Materials provided START

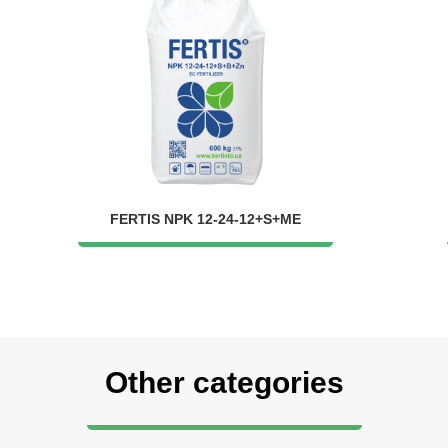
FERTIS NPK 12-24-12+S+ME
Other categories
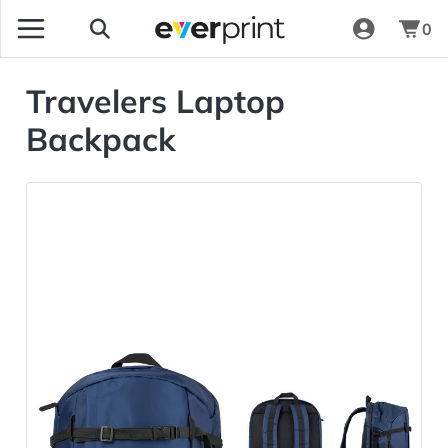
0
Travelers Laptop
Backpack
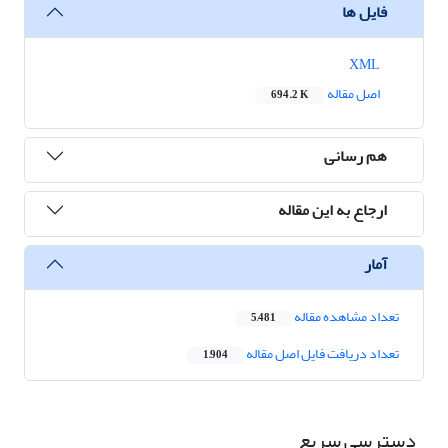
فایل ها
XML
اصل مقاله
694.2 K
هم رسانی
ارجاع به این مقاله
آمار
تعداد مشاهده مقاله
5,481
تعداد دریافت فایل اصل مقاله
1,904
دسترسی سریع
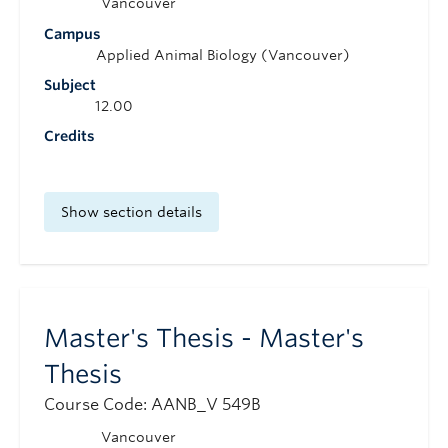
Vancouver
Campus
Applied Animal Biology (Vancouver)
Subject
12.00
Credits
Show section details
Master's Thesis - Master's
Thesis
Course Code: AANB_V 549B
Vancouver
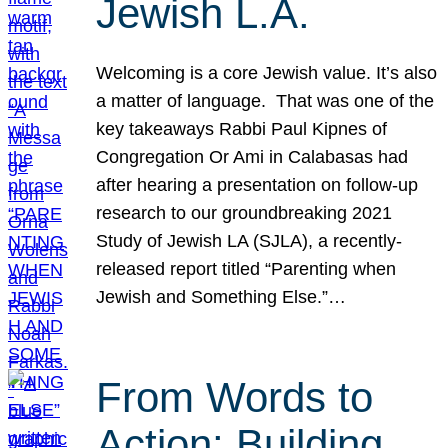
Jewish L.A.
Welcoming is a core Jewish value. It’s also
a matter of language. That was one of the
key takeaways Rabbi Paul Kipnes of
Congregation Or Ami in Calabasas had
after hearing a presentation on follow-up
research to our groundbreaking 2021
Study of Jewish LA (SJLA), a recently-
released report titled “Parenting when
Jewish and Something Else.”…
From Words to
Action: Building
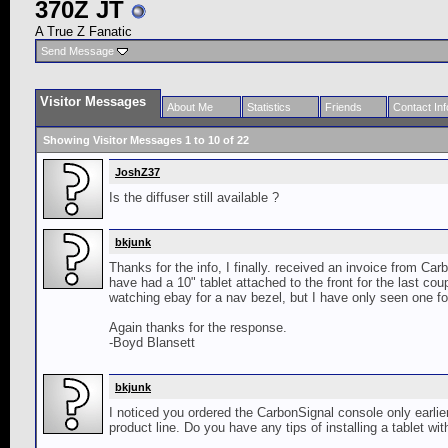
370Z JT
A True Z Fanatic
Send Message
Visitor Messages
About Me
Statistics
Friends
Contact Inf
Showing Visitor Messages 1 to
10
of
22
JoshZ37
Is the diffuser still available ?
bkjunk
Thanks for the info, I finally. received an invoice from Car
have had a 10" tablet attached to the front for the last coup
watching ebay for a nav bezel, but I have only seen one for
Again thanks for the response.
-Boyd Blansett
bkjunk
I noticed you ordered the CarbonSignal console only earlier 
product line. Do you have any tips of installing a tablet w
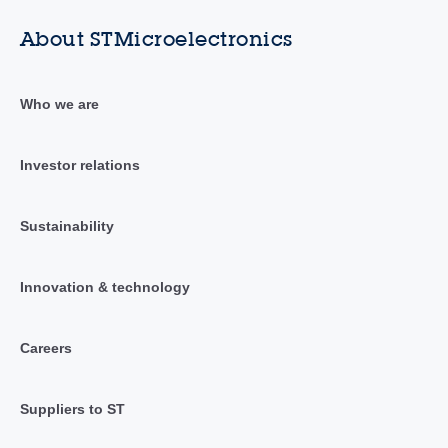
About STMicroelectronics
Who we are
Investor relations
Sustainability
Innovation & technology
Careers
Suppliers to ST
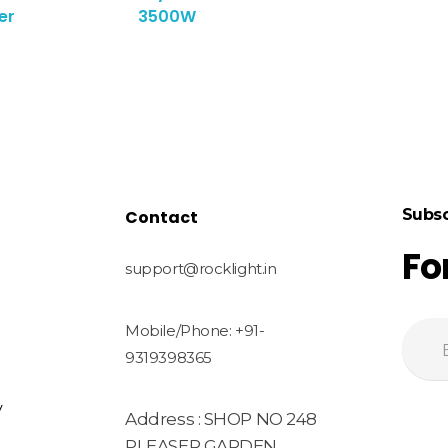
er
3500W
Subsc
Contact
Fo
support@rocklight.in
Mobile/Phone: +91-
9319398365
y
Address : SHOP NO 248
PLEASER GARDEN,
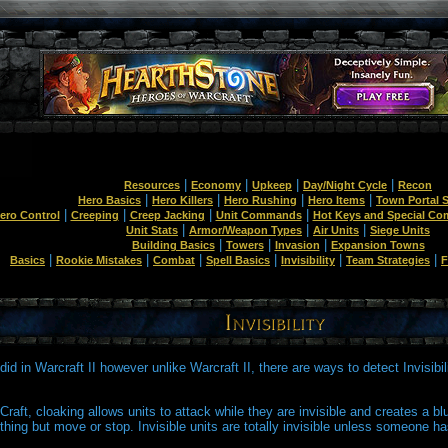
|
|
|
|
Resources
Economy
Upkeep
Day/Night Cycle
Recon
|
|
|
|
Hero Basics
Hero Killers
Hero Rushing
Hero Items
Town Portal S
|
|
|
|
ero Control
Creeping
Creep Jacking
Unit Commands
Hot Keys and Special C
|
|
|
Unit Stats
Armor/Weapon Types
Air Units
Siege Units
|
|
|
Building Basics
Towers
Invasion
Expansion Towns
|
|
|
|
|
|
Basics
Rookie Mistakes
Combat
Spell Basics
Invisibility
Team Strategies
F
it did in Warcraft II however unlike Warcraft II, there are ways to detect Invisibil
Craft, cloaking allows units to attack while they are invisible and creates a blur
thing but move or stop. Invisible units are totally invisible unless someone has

Materials provided END

Exercise requirements: Please gather every line of the records above that contains the string "Hero" and list them in their original order.

Task answer:
Hero Basics
Hero Killers
Hero Rushing
Hero Items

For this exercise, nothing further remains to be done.